William Grant, 51, told the High Court in Glasgow that the person he saw was Michael Ross, now 29, who is standing trial for the murder of Shamsuddin Mahmood, 26, at an Indian restaurant in Kirkwall, Orkney, in June 1994.
Mr Grant, a father of four, said that he was in a public lavatory in Kirkwall between 6.30pm and 6.50pm on June 2 when he saw Ross coming out of a cubicle with a gun in his hand.
He told the court: “The cubicle door opened. I just turned my head around to my left. I saw a person coming out. He had a handgun in his hand. It looked quite shiny and clean. I was terrified. It gave me quite a shock. I just thought it was somebody playing about.”
When asked if either he or the gunman had said anything, Mr Grant, who said that he had been drinking at several pubs that evening, replied: “I said nothing. The person said, 'oh s***', or something like that.”
He added: “The person went back into the cubicle and locked the door. I walked out. About 15 yards from the toilets I stopped and turned back towards the Kiln Corner. The person came out of the toilets, walking up towards the lane.”
Asked if he recognised the gunman, Mr Grant said: “Yes. I had an idea it was Michael Ross. It was such a quick glance, but what I saw I'm more or less definite.”
He said that he knew Mr Ross by sight from seeing him with his father, Eddie Ross, a local policeman. Asked by Brian McConnachie QC, for the prosecution, if he could identify the man, he pointed to the accused in the dock.
Mr Grant was also shown a silver revolver and a black self-loading pistol but said that he could not be sure if either was similar to the gun he saw. “It was such a quick glimpse,” he said. “It would be a guess.”
He told the court that he did not go to the police at the time because he was “scared”, but he admitted that he was the writer of an anonymous letter that claimed to identify Mr Mahmood's killer and that it was handed to police in Kirkwall in 2006, 12 years after the murder.
He had taken the decision to write the letter, he said, because he could not “live with it any longer”.
Mr Ross, 29, of Inverness, is accused of entering the Mumutaz Indian Tandoori restaurant in Kirkwall on June 2, 1994, with his face masked and shooting Mr Mahmood in the head.
Mr Ross, who was only 15 at the time of the alleged murder, is also accused of attempting to defeat the ends of justice by changing his clothing and disposing of the weapon. He is further charged with, while acting with others whose identities are unknown, committing a breach of the peace outside the Indian restaurant by shouting, swearing, uttering threats of violence and racist abuse.
The offence was allegedly committed between May 3 and May 24, 1994. Mr Ross denies all charges and has lodged a special defence of alibi, claiming that he was nowhere near the Indian restaurant or Kirkwall town centre, but was cycling in another part of Orkney.
Mr Grant told the court that he had seen three boys - including the accused - shouting and swearing outside the Mumataz Restaurant two or three weeks before the killing. He said that Mr Ross was the one doing the shouting.

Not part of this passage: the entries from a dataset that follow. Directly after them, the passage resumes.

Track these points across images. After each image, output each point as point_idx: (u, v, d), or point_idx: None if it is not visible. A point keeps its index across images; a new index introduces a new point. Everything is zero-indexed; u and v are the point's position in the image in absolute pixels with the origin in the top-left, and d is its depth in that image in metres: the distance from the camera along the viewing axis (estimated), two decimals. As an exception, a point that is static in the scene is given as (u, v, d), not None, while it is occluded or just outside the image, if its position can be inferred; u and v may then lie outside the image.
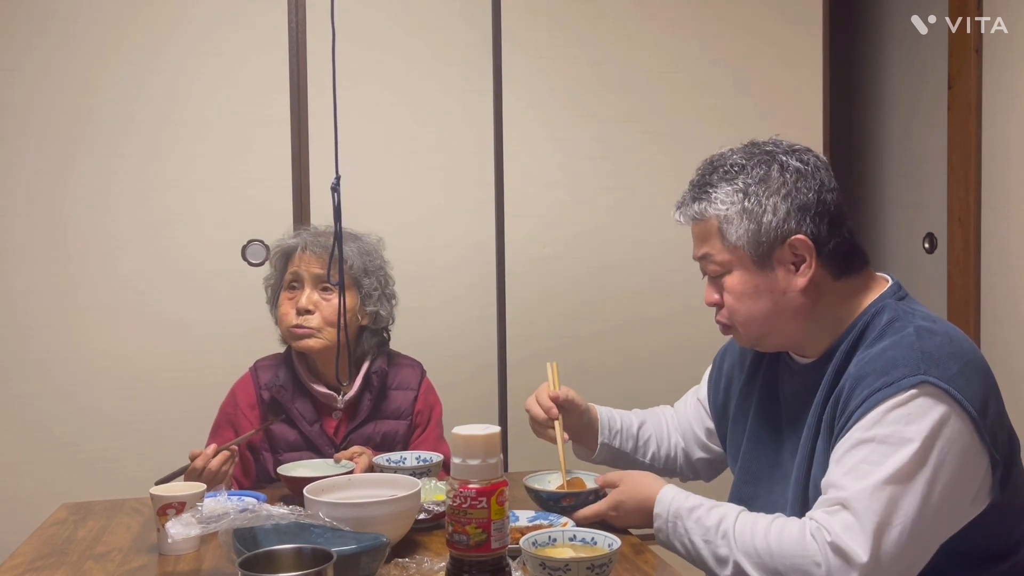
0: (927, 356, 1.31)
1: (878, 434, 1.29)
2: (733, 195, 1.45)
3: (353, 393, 2.08)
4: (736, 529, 1.35)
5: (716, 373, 1.77)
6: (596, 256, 3.03)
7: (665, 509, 1.46)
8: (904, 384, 1.29)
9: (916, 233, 3.36)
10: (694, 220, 1.51)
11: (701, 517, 1.40)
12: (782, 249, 1.43)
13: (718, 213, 1.46)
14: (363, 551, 1.34)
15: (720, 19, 3.10)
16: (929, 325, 1.37)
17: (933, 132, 3.27)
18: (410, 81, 2.89)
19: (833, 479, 1.32)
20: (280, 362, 2.13)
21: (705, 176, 1.52)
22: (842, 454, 1.32)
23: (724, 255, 1.47)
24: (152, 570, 1.55)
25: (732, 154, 1.51)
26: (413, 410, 2.14)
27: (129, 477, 2.60)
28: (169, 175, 2.76)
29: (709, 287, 1.54)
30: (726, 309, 1.50)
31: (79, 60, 2.69)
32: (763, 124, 3.07)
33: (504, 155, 2.96)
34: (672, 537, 1.45)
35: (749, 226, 1.43)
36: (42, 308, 2.70)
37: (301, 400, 2.06)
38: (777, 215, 1.43)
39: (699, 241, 1.52)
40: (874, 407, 1.30)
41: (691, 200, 1.51)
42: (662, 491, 1.48)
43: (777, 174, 1.44)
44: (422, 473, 1.85)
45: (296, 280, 2.07)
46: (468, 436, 1.19)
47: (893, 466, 1.26)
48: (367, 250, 2.12)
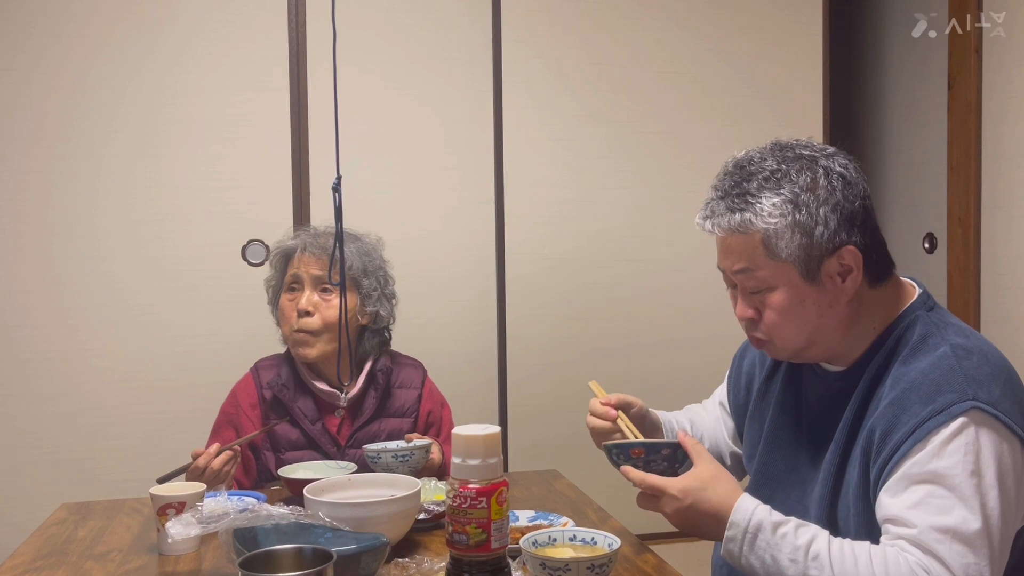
0: (970, 379, 1.29)
1: (939, 468, 1.26)
2: (783, 206, 1.35)
3: (356, 391, 2.08)
4: (832, 554, 1.28)
5: (736, 372, 1.74)
6: (597, 256, 3.03)
7: (745, 519, 1.31)
8: (954, 411, 1.27)
9: (916, 233, 3.36)
10: (732, 232, 1.39)
11: (788, 534, 1.30)
12: (830, 261, 1.36)
13: (766, 227, 1.35)
14: (363, 551, 1.34)
15: (721, 19, 3.11)
16: (963, 342, 1.35)
17: (933, 132, 3.27)
18: (410, 81, 2.89)
19: (899, 515, 1.28)
20: (281, 361, 2.13)
21: (740, 183, 1.39)
22: (902, 489, 1.28)
23: (769, 271, 1.37)
24: (152, 570, 1.55)
25: (763, 158, 1.40)
26: (418, 409, 2.15)
27: (129, 477, 2.60)
28: (169, 175, 2.76)
29: (743, 302, 1.44)
30: (765, 325, 1.42)
31: (73, 58, 2.69)
32: (764, 124, 3.08)
33: (504, 155, 2.96)
34: (748, 550, 1.31)
35: (801, 240, 1.35)
36: (42, 308, 2.70)
37: (303, 399, 2.06)
38: (828, 227, 1.35)
39: (735, 254, 1.41)
40: (925, 437, 1.27)
41: (727, 210, 1.39)
42: (741, 499, 1.34)
43: (824, 181, 1.36)
44: (404, 457, 1.85)
45: (296, 282, 2.07)
46: (468, 436, 1.19)
47: (964, 505, 1.25)
48: (366, 250, 2.12)
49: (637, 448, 1.41)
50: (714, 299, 3.03)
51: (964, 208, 3.09)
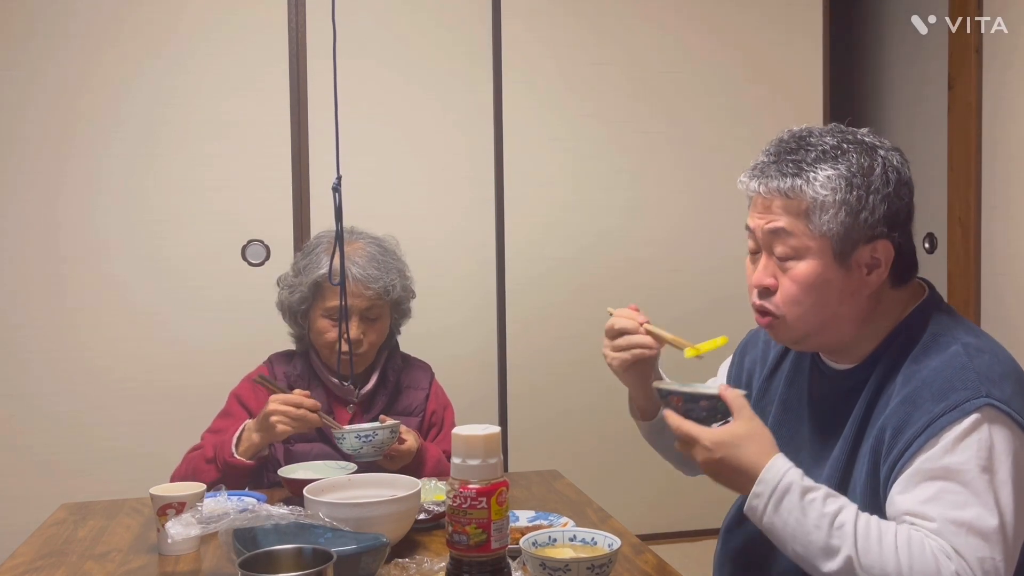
0: (983, 377, 1.29)
1: (952, 463, 1.26)
2: (836, 180, 1.34)
3: (369, 388, 2.13)
4: (858, 527, 1.27)
5: (736, 368, 1.73)
6: (597, 256, 3.03)
7: (775, 478, 1.30)
8: (967, 408, 1.27)
9: (916, 233, 3.35)
10: (780, 194, 1.36)
11: (816, 500, 1.29)
12: (864, 249, 1.36)
13: (816, 196, 1.34)
14: (363, 551, 1.34)
15: (721, 20, 3.11)
16: (974, 341, 1.36)
17: (933, 132, 3.27)
18: (410, 81, 2.89)
19: (915, 509, 1.28)
20: (295, 355, 2.18)
21: (797, 151, 1.37)
22: (915, 485, 1.28)
23: (805, 240, 1.36)
24: (152, 570, 1.55)
25: (823, 134, 1.39)
26: (425, 409, 2.19)
27: (129, 477, 2.60)
28: (169, 175, 2.76)
29: (764, 268, 1.41)
30: (782, 297, 1.39)
31: (75, 60, 2.69)
32: (764, 124, 3.08)
33: (504, 155, 2.96)
34: (772, 510, 1.30)
35: (845, 219, 1.34)
36: (41, 308, 2.70)
37: (316, 392, 2.09)
38: (874, 215, 1.35)
39: (774, 214, 1.38)
40: (938, 433, 1.27)
41: (779, 173, 1.36)
42: (776, 458, 1.32)
43: (880, 171, 1.36)
44: (367, 436, 1.86)
45: (339, 312, 2.04)
46: (468, 436, 1.19)
47: (978, 500, 1.25)
48: (401, 268, 2.14)
49: (676, 396, 1.41)
50: (715, 299, 3.04)
51: (964, 208, 3.09)
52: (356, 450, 1.87)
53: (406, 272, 2.18)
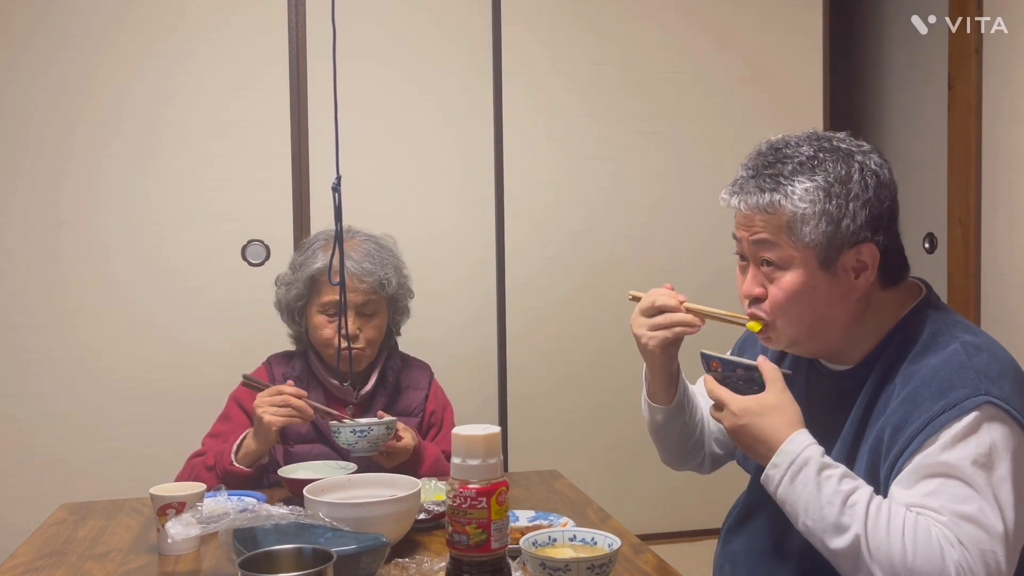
0: (982, 375, 1.30)
1: (951, 460, 1.27)
2: (814, 192, 1.35)
3: (368, 388, 2.12)
4: (869, 509, 1.28)
5: None
6: (597, 256, 3.03)
7: (795, 451, 1.33)
8: (967, 406, 1.28)
9: (916, 233, 3.36)
10: (760, 210, 1.39)
11: (832, 477, 1.30)
12: (849, 254, 1.37)
13: (795, 210, 1.36)
14: (363, 551, 1.34)
15: (720, 20, 3.10)
16: (973, 339, 1.36)
17: (933, 132, 3.27)
18: (410, 81, 2.89)
19: (918, 502, 1.28)
20: (293, 356, 2.18)
21: (774, 164, 1.39)
22: (914, 482, 1.29)
23: (789, 251, 1.38)
24: (152, 570, 1.55)
25: (799, 144, 1.41)
26: (424, 409, 2.19)
27: (129, 477, 2.60)
28: (169, 175, 2.75)
29: (752, 278, 1.44)
30: (770, 305, 1.42)
31: (76, 60, 2.69)
32: (765, 124, 3.07)
33: (504, 155, 2.96)
34: (788, 482, 1.33)
35: (826, 228, 1.36)
36: (41, 308, 2.70)
37: (315, 392, 2.10)
38: (856, 222, 1.36)
39: (757, 227, 1.40)
40: (937, 431, 1.28)
41: (757, 189, 1.38)
42: (798, 432, 1.35)
43: (858, 177, 1.37)
44: (362, 432, 1.86)
45: (335, 307, 2.06)
46: (468, 436, 1.19)
47: (980, 496, 1.25)
48: (397, 265, 2.14)
49: (716, 361, 1.46)
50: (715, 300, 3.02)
51: (964, 208, 3.09)
52: (351, 444, 1.87)
53: (403, 269, 2.17)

He said that he was shouting “some kind of racist remarks. Words to the effect of, ‘I am going to kill that Paki bastard'.”
Under cross-examination, Mr Grant admitted that there was a possibility that the person he saw in the public lavatories that night was not Mr Ross. He also admitted that he had lied to police about aspects of his statement and had made up lies about Mr Ross's father. The trial, before Lord Hardie, continues.